Overview:
Around 3 terabytes of data is getting added every month and it has an upward trend. It was a challenge to manage the storage and processing to fulfill reporting needs.Earlier setup used Teradata as the database. Though Teradata per se can manage the ever-increasing data volume but in order to scale it up to a matching level of future data volume, the cost is highly prohibitive combined with possible performance issues in massive data processing.
As such, client opted to go for a cost effective system that can:
In addition, it was imperative to re-engineer the existing data model so as to optimize the overall processing steps for the reporting needs.
In order to circumvent the said bottlenecks, it was suggestive to replace Teradata with Hadoop that can be leveraged around below aspects
- Build to hold massive data in a multi-node cluster environment
- Reduced cost. It can be set up on commodity hardware
- Distributed parallel processing using Hive and MapReduce
- Highly scalable and fault tolerant
Along with this, it was also analyzed that introduction of a common reporting platform in terms of a new data layer for multiple applications would help optimize the overall processing steps as well as storage needs.
Solution:
Ana-Data was engaged all through the SDLC (requirements, design, develop, test, deploy and support) of this system.
The key components are:
1. Source Databases: Contains transactional data that are distributed across multiple databases called Nodes (Oracle databases)
2. Stage Layer: All the data in the Nodes are consolidated in the Stage Layer. No aggregation is done in this layer.
3. Hadoop Base Layer: Data moved as-is from the Stage Layer to the Hadoop Base Layer using a customized replication framework
4. Consolidated Layer: Newly introduced layer wherein aggregations are done and a common platform is built that can serve as the source of cooked data for multiple applications for their reporting.
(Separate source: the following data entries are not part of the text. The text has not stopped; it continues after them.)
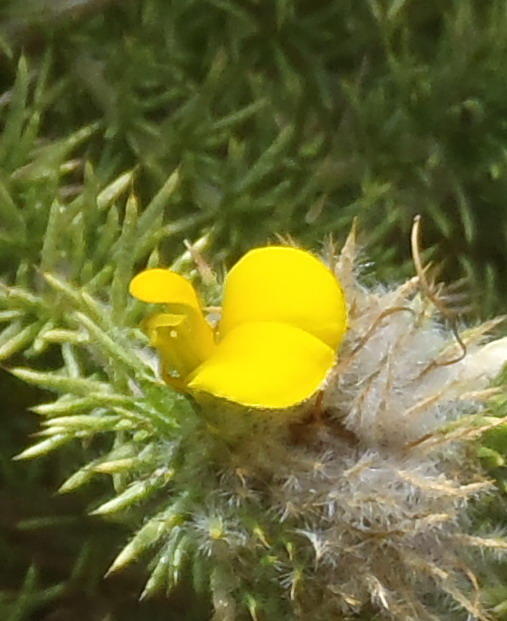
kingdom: Plantae
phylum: Tracheophyta
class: Magnoliopsida
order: Fabales
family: Fabaceae
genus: Aspalathus
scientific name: Aspalathus chenopoda
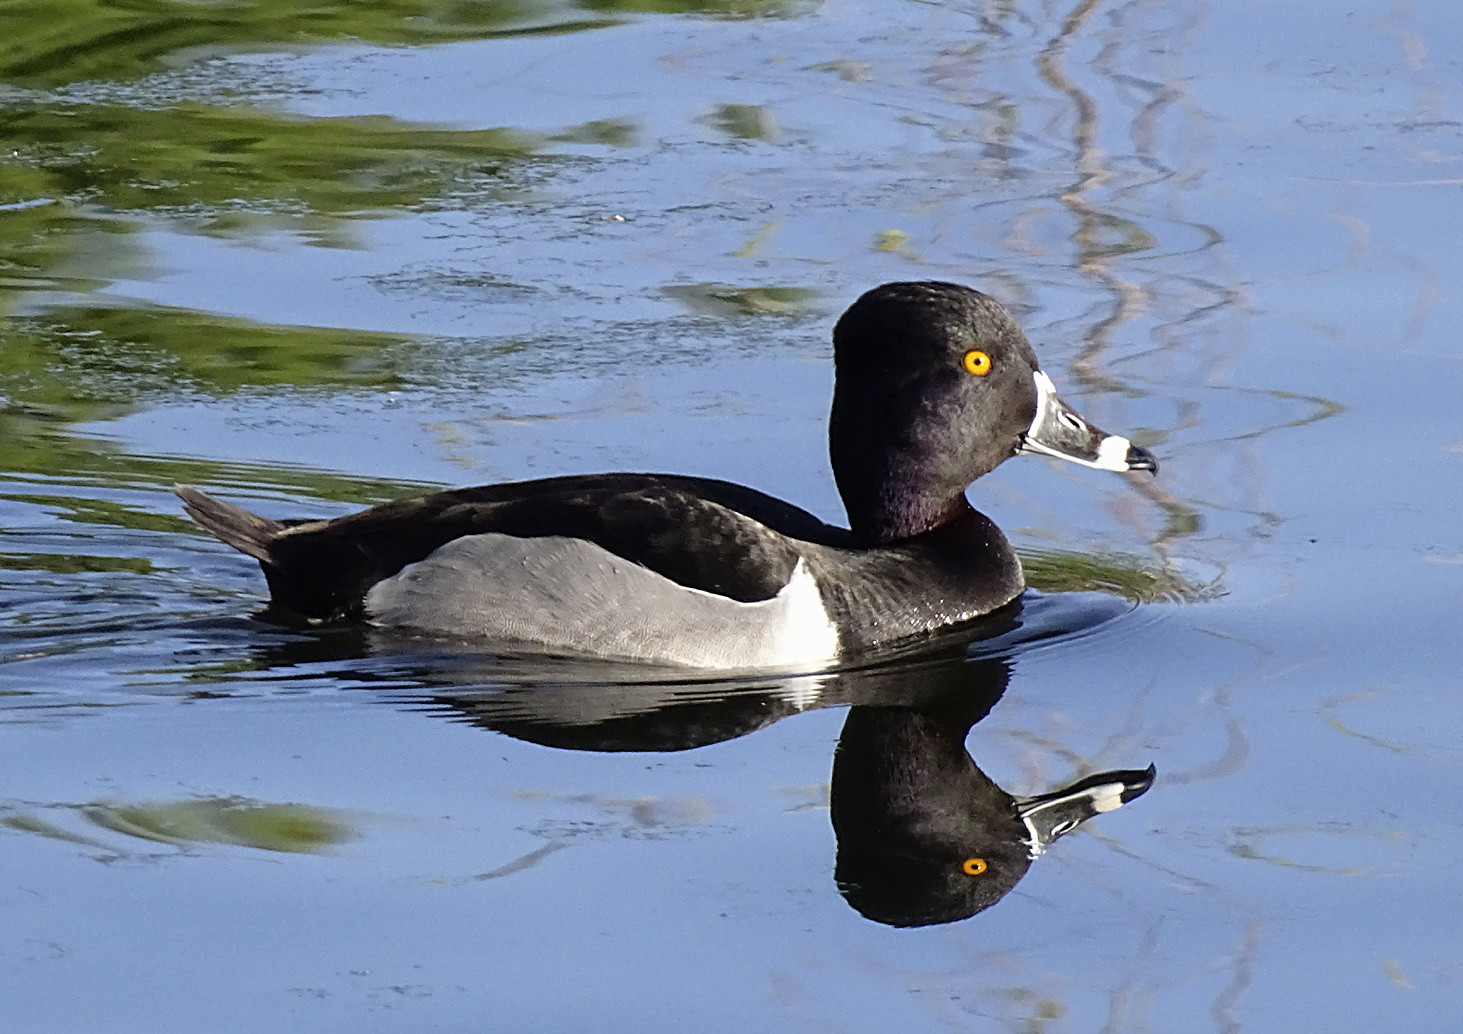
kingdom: Animalia
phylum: Chordata
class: Aves
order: Anseriformes
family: Anatidae
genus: Aythya
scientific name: Aythya collaris
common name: Ring-necked duck
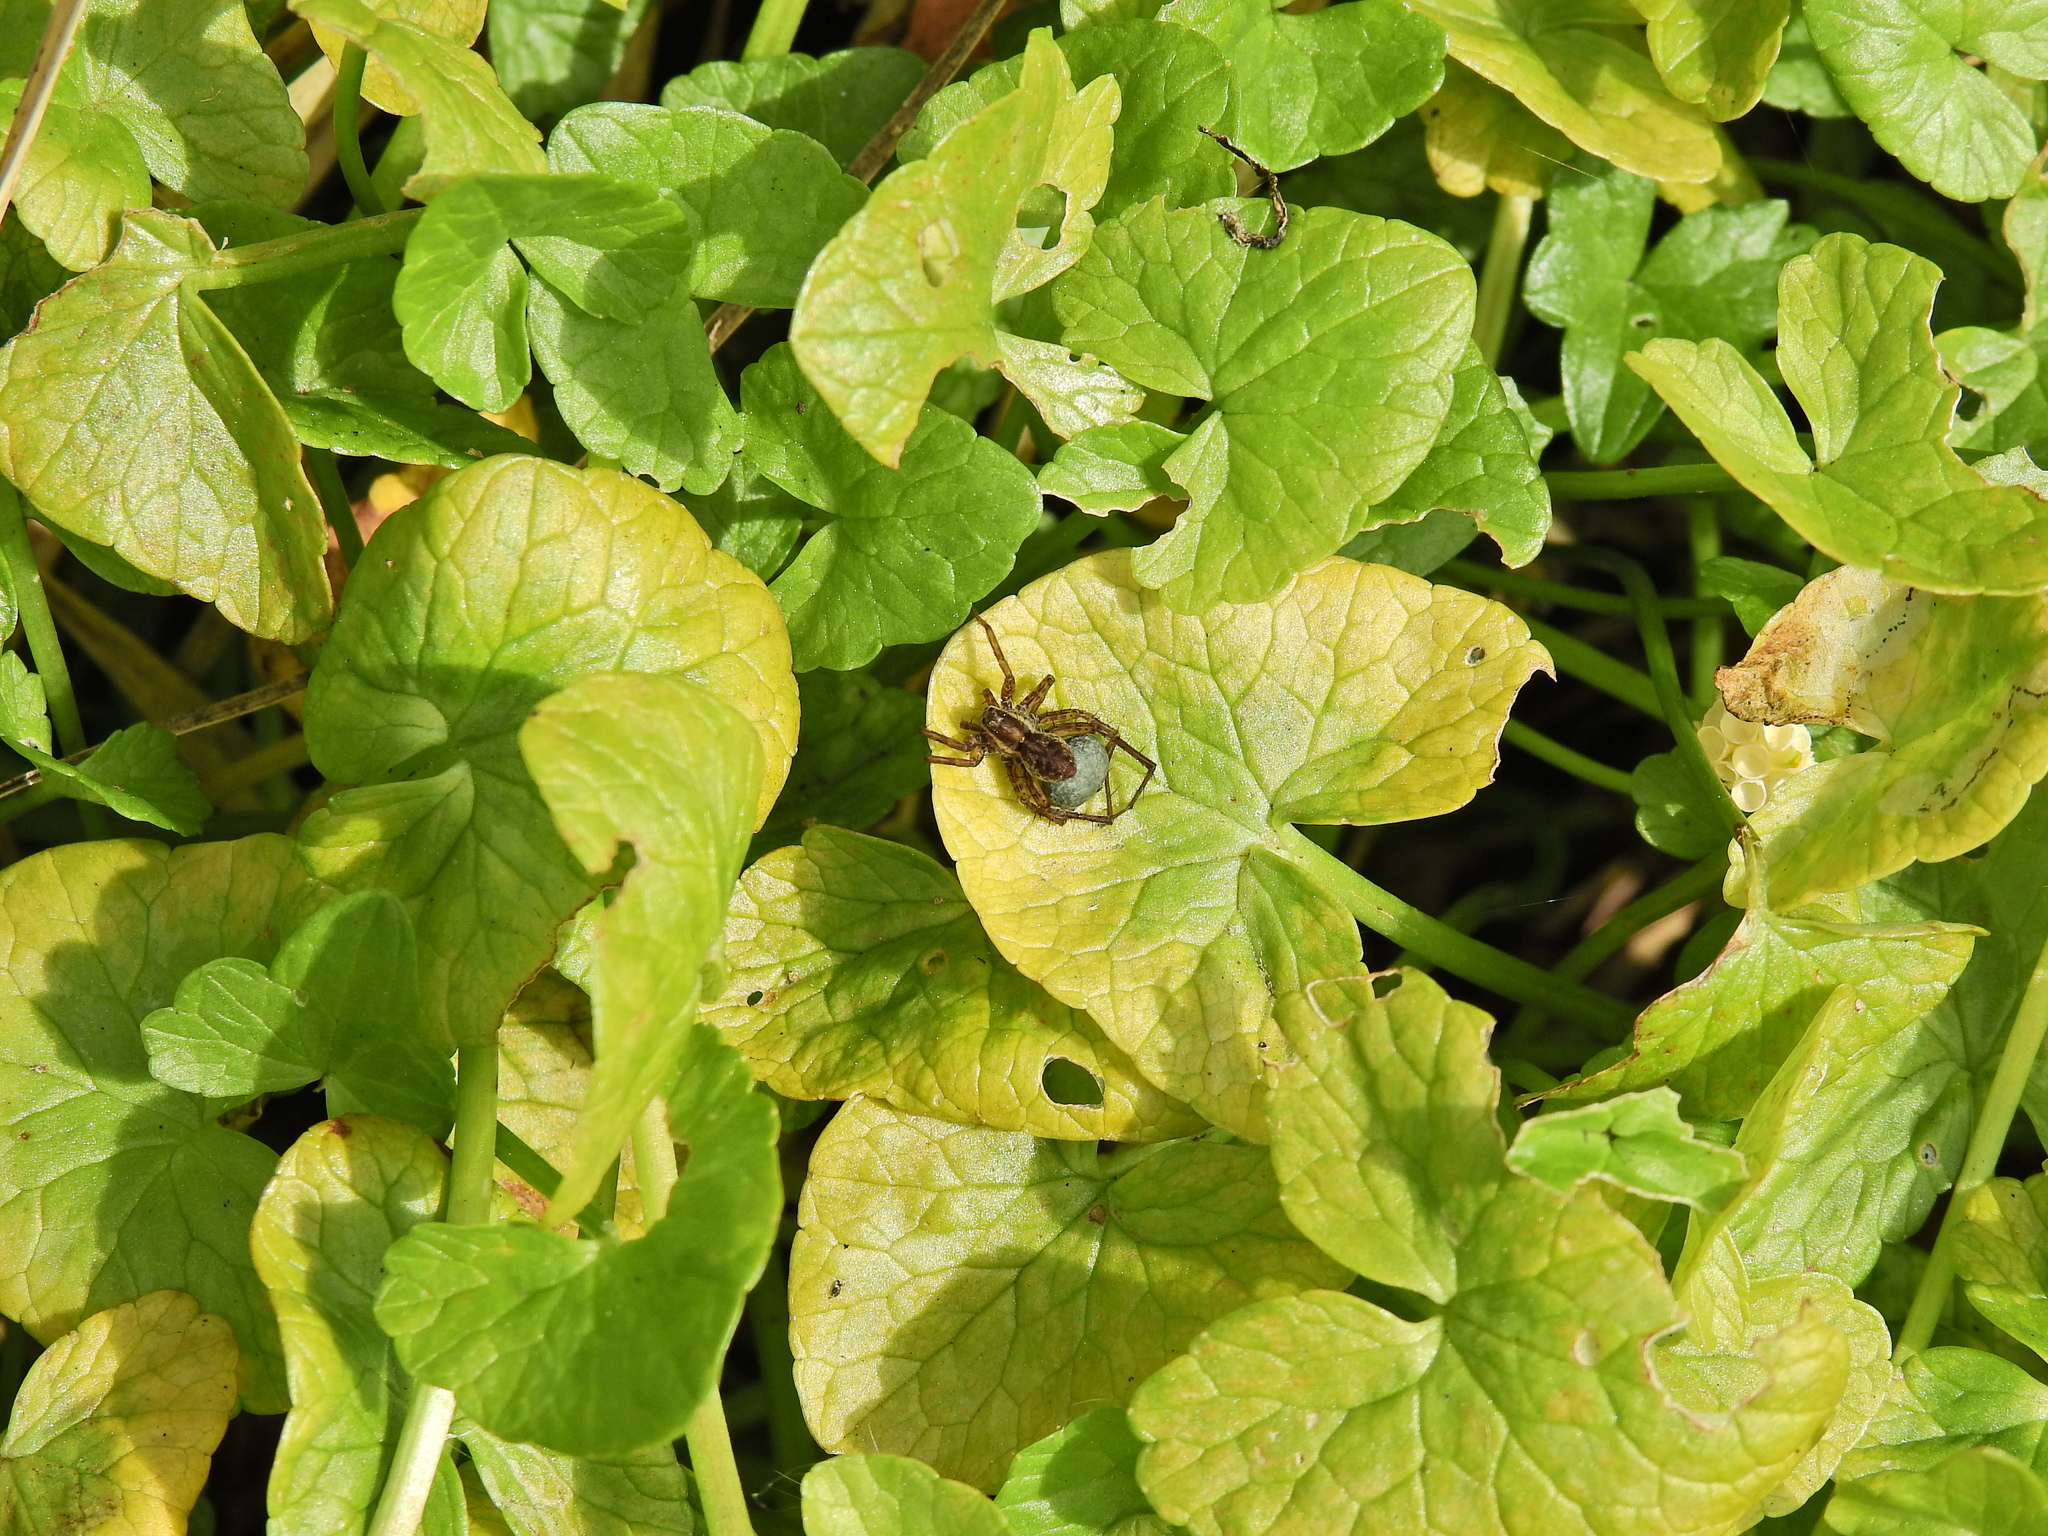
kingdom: Animalia
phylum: Arthropoda
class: Arachnida
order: Araneae
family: Lycosidae
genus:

5. Downstream Applications: These are the various applications that cater to reporting needs with respect to theircorresponding business functions. These applications pull data from the “Consolidated Layer” and forward the same to report consumers in form of delimited files using extraction framework. The report consumers, in turn may use their own front-end tool for rendering their reports as per their required format.
Benefits:
The key business benefits can be summarized as -
Reduced IT costs
Hadoop being an open source system, there is no license cost. As it can be set up mostly by using commodity hardware, the initial investment as well as cost involved in scaling up the system to handle future high volume of data is cost effective.
Highly Scalable and Fault Tolerant
The system is built to handle massive data and scalable and fault tolerant aspects are inherent. It is set up in a clustered framework and new nodes can be added cluster to handle the ever growing volume of Data.
Common Reporting Platform
The newly introduced data layer named “Consolidated” provides a common platform for all the applications to access data from for the reporting needs. Prior to its implementation, each application had their own set of data layer to pull data from. This has resulted in less maintenance and less complexity in processing the data for the downstream applications.